Theoretical Analysis of Sparse Subspace Clustering with Missing Entries
This addresses a theoretical gap for researchers in machine learning and computer vision, but it is incremental as it extends existing SSC analysis to incomplete data.
The paper tackles the problem of Sparse Subspace Clustering (SSC) with missing data by providing theoretical guarantees and showing that projecting zero-filled data onto the observation pattern improves performance, with analytical establishment of this improvement.

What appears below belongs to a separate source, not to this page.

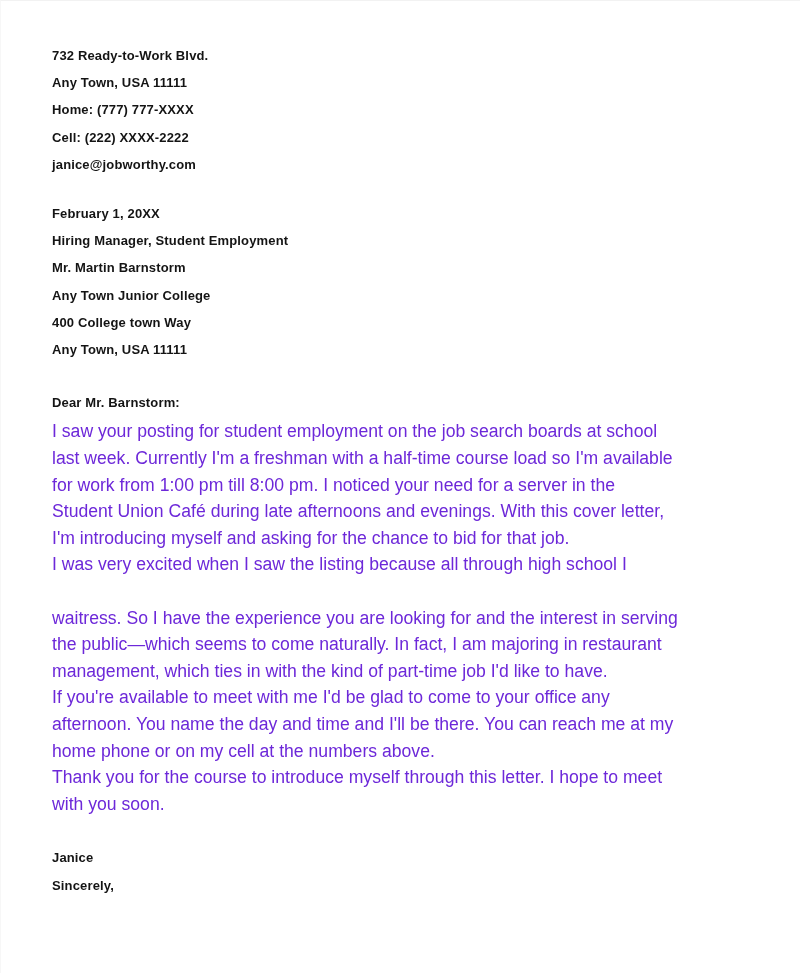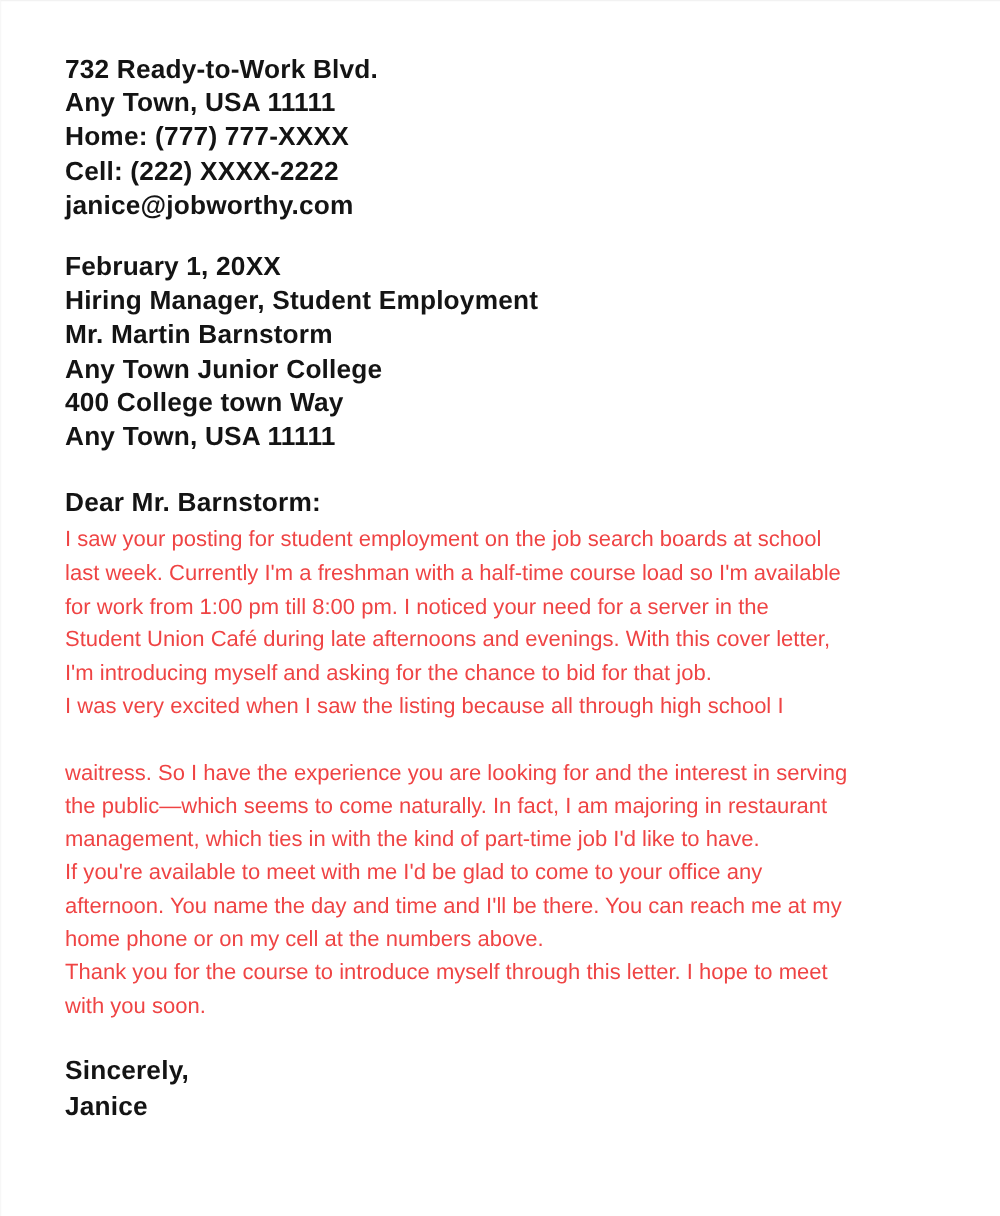"732 Ready-to-Work Blvd." .block-bold { font-size: 21px -> 13px }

Sparse Subspace Clustering (SSC) is a popular unsupervised machine learning method for clustering data lying close to an unknown union of low-dimensional linear subspaces; a problem with numerous applications in pattern recognition and computer vision. Even though the behavior of SSC for complete data is by now well-understood, little is known about its theoretical properties when applied to data with missing entries. In this paper we give theoretical guarantees for SSC with incomplete data, and analytically establish that projecting the zero-filled data onto the observation pattern of the point being expressed leads to a substantial improvement in performance. The main insight that stems from our analysis is that even though the projection induces additional missing entries, this is counterbalanced by the fact that the projected and zero-filled data are in effect incomplete points associated with the union of the corresponding projected subspaces, with respect to which the point being expressed is complete. The significance of this phenomenon potentially extends to the entire class of self-expressive methods.